Google DeepMind has released Gemini 3.1 Flash Live, its highest-quality real-time audio and voice model to date. The release targets three distinct audiences: developers accessing the model via the Gemini Live API in Google AI Studio, enterprises using Gemini Enterprise for Customer Experience, and general users through Search Live and Gemini Live.

Benchmark Performance

Google is backing the release with two third-party benchmark results. On ComplexFuncBench Audio, which tests multi-step function calling under various constraints, the model scores 90.8 percent, ahead of its predecessor. On Scale AI’s Audio MultiChallenge, which evaluates complex instruction following and long-horizon reasoning amid real-world interruptions, the model scores 36.1 percent with the “thinking” mode enabled. Both figures represent improvements over Google’s previous audio model generation.

Tonal and Conversational Improvements

The model includes enhanced tonal understanding, specifically improved recognition of acoustic signals such as pitch and pace. In enterprise deployments, it is described as more capable of dynamically adjusting responses when users express frustration or confusion. For consumer applications, Gemini Live built on 3.1 Flash Live now supports conversation context threads reported to be twice as long as those of the prior model, useful for extended brainstorming sessions.

Global Expansion and Multilingual Support

The 3.1 Flash Live model underpins a global rollout of Search Live, extending real-time multimodal search to more than 200 countries and territories. The model is described as inherently multilingual, enabling users to interact in their preferred language without mode switching.

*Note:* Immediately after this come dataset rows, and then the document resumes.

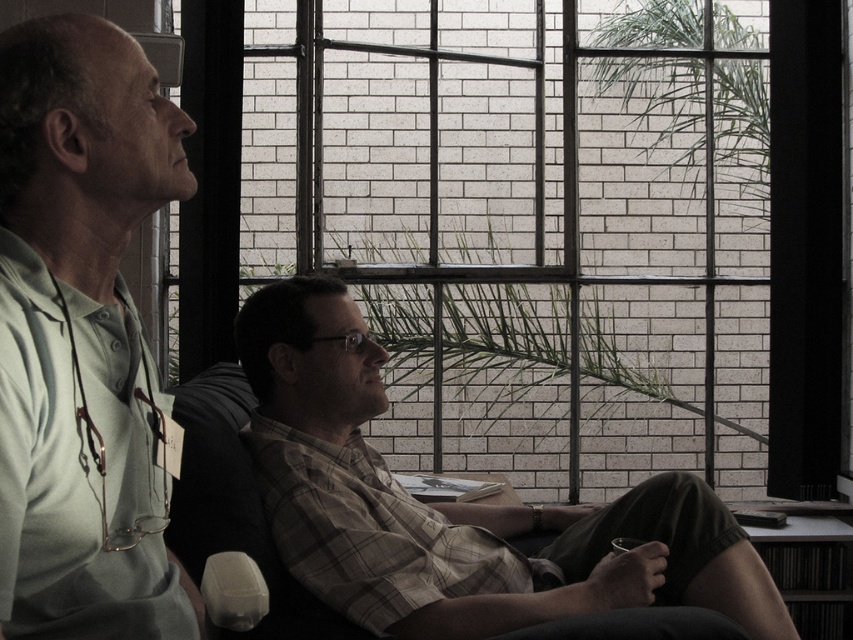
Consider the image. Can you confirm if plaid shirt at center is positioned above green matte shirt at left?

Actually, plaid shirt at center is below green matte shirt at left.

Can you confirm if plaid shirt at center is wider than green matte shirt at left?

Correct, the width of plaid shirt at center exceeds that of green matte shirt at left.

Locate an element on the screen. The width and height of the screenshot is (853, 640). plaid shirt at center is located at coordinates (456, 506).

Can you confirm if clear glass window at center is thinner than green matte shirt at left?

In fact, clear glass window at center might be wider than green matte shirt at left.

Is clear glass window at center taller than green matte shirt at left?

Indeed, clear glass window at center has a greater height compared to green matte shirt at left.

Where is `clear glass window at center`? Image resolution: width=853 pixels, height=640 pixels. clear glass window at center is located at coordinates (544, 225).

Between point (780, 380) and point (367, 385), which one is positioned in front?

Point (367, 385) is more forward.

Does clear glass window at center have a smaller size compared to plaid shirt at center?

No.

Between point (440, 8) and point (404, 513), which one is positioned behind?

Point (440, 8)

At what (x,y) coordinates should I click in order to perform the action: click on clear glass window at center. Please return your answer as a coordinate pair (x, y). The height and width of the screenshot is (640, 853). Looking at the image, I should click on (544, 225).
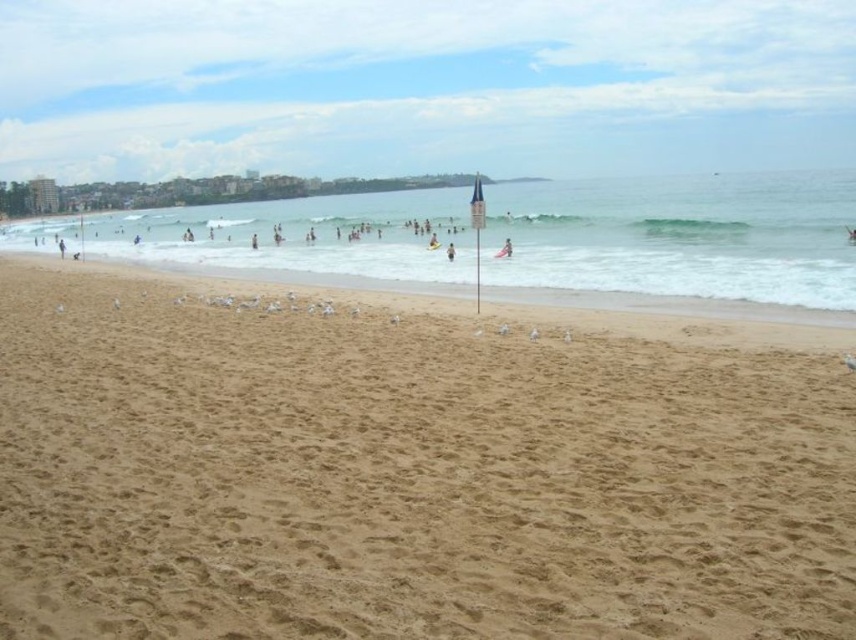
Does brown sandy beach at center have a smaller size compared to yellow rubber ring at center?

No.

Who is taller, brown sandy beach at center or yellow rubber ring at center?

With more height is brown sandy beach at center.

Describe the element at coordinates (409, 467) in the screenshot. This screenshot has height=640, width=856. I see `brown sandy beach at center` at that location.

Find the location of `brown sandy beach at center`. brown sandy beach at center is located at coordinates (409, 467).

Is point (712, 266) closer to camera compared to point (452, 259)?

That is True.

Which is above, clear blue water at center or yellow rubber ring at center?

clear blue water at center

Who is more forward, (440, 221) or (449, 248)?

Point (449, 248) is in front.

Find the location of a particular element. clear blue water at center is located at coordinates (681, 236).

Is brown sandy beach at center behind clear blue water at center?

No, it is not.

Who is more forward, (207, 497) or (557, 211)?

Point (207, 497) is in front.

Find the location of a particular element. The image size is (856, 640). brown sandy beach at center is located at coordinates (409, 467).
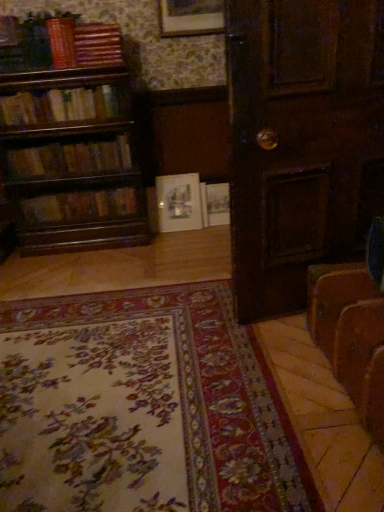
This screenshot has width=384, height=512. I want to click on free area below wooden bookshelf at left, the fourth book when ordered from top to bottom (from a real-world perspective), so click(87, 188).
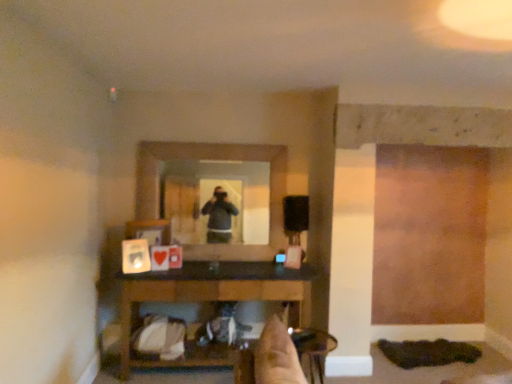
Question: Is metallic silver chair at lower center thinner than clear glass mirror at center?

Choices:
 (A) no
 (B) yes

Answer: (A)

Question: Are metallic silver chair at lower center and clear glass mirror at center making contact?

Choices:
 (A) yes
 (B) no

Answer: (B)

Question: Does metallic silver chair at lower center contain clear glass mirror at center?

Choices:
 (A) yes
 (B) no

Answer: (B)

Question: Is metallic silver chair at lower center to the left of clear glass mirror at center from the viewer's perspective?

Choices:
 (A) no
 (B) yes

Answer: (A)

Question: Is metallic silver chair at lower center not within clear glass mirror at center?

Choices:
 (A) no
 (B) yes

Answer: (B)

Question: From a real-world perspective, relative to wooden table at lower center, is metallic silver chair at lower center vertically above or below?

Choices:
 (A) below
 (B) above

Answer: (A)

Question: Is metallic silver chair at lower center inside or outside of wooden table at lower center?

Choices:
 (A) outside
 (B) inside

Answer: (A)

Question: In the image, is metallic silver chair at lower center on the left side or the right side of wooden table at lower center?

Choices:
 (A) right
 (B) left

Answer: (A)

Question: Is metallic silver chair at lower center taller or shorter than wooden table at lower center?

Choices:
 (A) short
 (B) tall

SynthID Watermarking on All Audio Output

From a security and integrity standpoint, the most notable feature is that all audio generated by 3.1 Flash Live is watermarked using SynthID. The watermark is imperceptible to listeners and is embedded directly into the audio output at generation time, allowing downstream detection of AI-generated content. Google frames this as a measure to help prevent the spread of misinformation. Security teams evaluating AI-generated audio in threat intelligence, phishing calls, or synthetic voice fraud scenarios should note that SynthID detection tooling can, in principle, identify content produced by this model.

Early enterprise adopters cited in the announcement include Verizon, LiveKit, and The Home Depot, all of which provided positive feedback on conversational quality improvements.

Gemini 3.1 Flash Live is available in preview for developers via Google AI Studio starting today. A model card covering safety and responsibility details has been published alongside the release.